A Comissão de Indústria, Comércio e Serviços da Câmara dos Deputados deu aval ao Projeto de Lei 1704/24, proposto pelo deputado Aureo Ribeiro (Solidariedade-RJ), que institui o Programa de Redução da Litigiosidade do Setor de Beleza e Bem-Estar (Probeleza). O objetivo é permitir que empresas do ramo regularizem pendências financeiras com a União, mitigando a insegurança jurídica gerada por diferentes interpretações fiscais relativas ao Imposto sobre Produtos Industrializados (IPI).
A relatora da matéria, deputada Any Ortiz (PP-RS), apresentou um parecer favorável, incorporando uma alteração da Comissão de Desenvolvimento Econômico. Essa modificação ampliou o escopo do programa, viabilizando a adesão de distribuidoras de produtos de beleza, além das indústrias e atacadistas já contemplados.
O texto revisado também expande a definição de dívidas elegíveis para negociação, abrangendo débitos federais de qualquer natureza, não se limitando apenas aos relacionados ao IPI. Podem ser incluídas pendências, mesmo que já inscritas em dívida ativa, com parcelamentos em curso ou em fase de discussão judicial.
Segundo Any Ortiz, as alterações propostas são fundamentais para a reorganização e estabilização das cadeias produtivas e de distribuição.
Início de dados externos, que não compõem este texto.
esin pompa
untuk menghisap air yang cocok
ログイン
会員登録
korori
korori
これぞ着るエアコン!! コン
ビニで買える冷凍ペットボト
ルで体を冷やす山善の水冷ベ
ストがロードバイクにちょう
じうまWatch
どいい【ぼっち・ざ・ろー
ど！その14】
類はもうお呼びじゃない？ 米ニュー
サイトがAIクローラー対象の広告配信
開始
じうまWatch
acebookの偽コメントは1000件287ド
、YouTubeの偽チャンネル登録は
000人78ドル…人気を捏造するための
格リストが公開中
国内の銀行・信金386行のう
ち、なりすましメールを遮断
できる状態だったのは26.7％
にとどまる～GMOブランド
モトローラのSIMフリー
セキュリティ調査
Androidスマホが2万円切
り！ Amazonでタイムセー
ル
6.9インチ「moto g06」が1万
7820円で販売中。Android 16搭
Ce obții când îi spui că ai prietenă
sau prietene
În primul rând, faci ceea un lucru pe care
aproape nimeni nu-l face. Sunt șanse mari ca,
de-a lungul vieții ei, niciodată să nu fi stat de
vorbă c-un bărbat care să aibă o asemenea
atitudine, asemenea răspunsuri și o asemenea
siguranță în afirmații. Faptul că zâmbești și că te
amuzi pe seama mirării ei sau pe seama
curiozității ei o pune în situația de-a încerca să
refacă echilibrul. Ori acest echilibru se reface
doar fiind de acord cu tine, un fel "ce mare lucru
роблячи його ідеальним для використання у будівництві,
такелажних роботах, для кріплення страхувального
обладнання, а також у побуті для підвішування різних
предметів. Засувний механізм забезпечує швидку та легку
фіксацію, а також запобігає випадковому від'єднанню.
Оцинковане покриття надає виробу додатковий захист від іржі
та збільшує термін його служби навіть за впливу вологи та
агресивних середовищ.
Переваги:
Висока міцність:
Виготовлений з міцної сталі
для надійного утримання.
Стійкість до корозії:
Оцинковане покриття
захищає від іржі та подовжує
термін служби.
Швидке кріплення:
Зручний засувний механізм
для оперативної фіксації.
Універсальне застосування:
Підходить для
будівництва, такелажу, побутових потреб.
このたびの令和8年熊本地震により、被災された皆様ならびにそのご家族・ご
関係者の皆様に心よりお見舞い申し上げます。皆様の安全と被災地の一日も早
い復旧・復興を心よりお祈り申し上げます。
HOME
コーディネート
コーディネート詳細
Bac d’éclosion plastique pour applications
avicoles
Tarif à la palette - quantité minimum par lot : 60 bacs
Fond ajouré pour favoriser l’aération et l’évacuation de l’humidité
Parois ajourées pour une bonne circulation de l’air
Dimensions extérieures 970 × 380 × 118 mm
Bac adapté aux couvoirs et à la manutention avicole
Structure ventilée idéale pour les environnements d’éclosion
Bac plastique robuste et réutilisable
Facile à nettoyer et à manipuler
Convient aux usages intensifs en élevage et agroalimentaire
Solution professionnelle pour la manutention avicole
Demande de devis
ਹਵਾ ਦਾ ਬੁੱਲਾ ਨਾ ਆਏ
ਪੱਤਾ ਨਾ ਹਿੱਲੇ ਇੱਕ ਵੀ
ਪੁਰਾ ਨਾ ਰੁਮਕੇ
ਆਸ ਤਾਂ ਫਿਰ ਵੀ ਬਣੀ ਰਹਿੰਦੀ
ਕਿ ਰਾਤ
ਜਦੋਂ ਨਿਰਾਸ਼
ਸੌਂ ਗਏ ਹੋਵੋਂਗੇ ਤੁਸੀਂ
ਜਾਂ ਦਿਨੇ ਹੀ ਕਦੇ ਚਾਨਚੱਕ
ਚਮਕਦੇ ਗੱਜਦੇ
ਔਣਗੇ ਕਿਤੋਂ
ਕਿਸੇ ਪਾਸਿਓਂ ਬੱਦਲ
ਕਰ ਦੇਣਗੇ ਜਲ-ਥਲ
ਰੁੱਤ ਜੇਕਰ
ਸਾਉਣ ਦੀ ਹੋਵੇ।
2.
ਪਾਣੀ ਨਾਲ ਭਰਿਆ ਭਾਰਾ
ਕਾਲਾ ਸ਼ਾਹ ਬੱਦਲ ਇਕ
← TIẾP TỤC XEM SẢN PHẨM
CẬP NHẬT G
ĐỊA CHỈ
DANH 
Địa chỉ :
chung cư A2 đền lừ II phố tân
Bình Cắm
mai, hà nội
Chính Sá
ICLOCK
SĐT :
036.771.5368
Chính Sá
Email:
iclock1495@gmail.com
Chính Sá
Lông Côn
Ela ressalta que isso fortalece o ambiente de negócios, incentiva a conformidade fiscal e contribui para a manutenção da concorrência leal no setor.
Impacto para atacadistas e distribuidores
A legislação aprovada traz benefícios tanto para atacadistas quanto para distribuidores. Estes últimos passaram a ser equiparados a indústrias para fins de tributação após a publicação do Decreto 8.393/15.
A deputada Any Ortiz explicou que essa equiparação causou distorções concorrenciais e insegurança jurídica, impactando diretamente decisões de investimento, precificação e estratégias comerciais. "A alta litigiosidade se tornou não apenas um problema fiscal, mas também um obstáculo ao desenvolvimento do setor", afirmou.
Requisitos para adesão ao Probeleza
Para aderir ao Probeleza, os empresários devem formalmente confessar a dívida e renunciar a quaisquer ações judiciais ou processos administrativos em andamento sobre o tema. Os participantes terão a possibilidade de parcelar seus débitos em até 12 prestações mensais, com isenção integral de multas, juros e encargos.
Cada parcela será corrigida pela taxa Selic, calculada do mês seguinte à consolidação até o mês anterior ao pagamento, acrescida de 1% no mês do vencimento. Adicionalmente, o pagamento poderá ser efetuado utilizando créditos de prejuízos fiscais e base negativa da Contribuição Social sobre o Lucro Líquido (CSLL), apurados até 31 de dezembro de 2023 e declarados até 31 de março de 2024, provenientes da própria empresa ou de suas controladoras ou controladas.
O valor máximo de crédito a ser utilizado corresponde a 25% do prejuízo fiscal e 9% da base negativa de CSLL. Caso os créditos sejam invalidados, o devedor terá um prazo de 30 dias para efetuar o pagamento em dinheiro do valor contestado.
O empresário será excluído do programa, após garantir o direito à defesa, caso incorra em alguma das seguintes situações:
- Deixar de quitar duas parcelas consecutivas ou três alternadas.
- Não efetuar o pagamento de uma parcela, mesmo que as demais estejam em dia.
- Ser detectado pela Receita Federal ou pela Procuradoria-Geral da Fazenda Nacional (PGFN) tentando esvaziar seu patrimônio para fraudar o acordo de parcelamento.
- Ter a falência decretada ou a empresa passar por processo de extinção por liquidação.
Próximos passos do projeto
A proposta legislativa ainda passará por análise conclusiva nas comissões de Finanças e Tributação; e de Constituição e Justiça e de Cidadania.
Para que o projeto se torne lei, é necessária a aprovação tanto pela Câmara dos Deputados quanto pelo Senado Federal.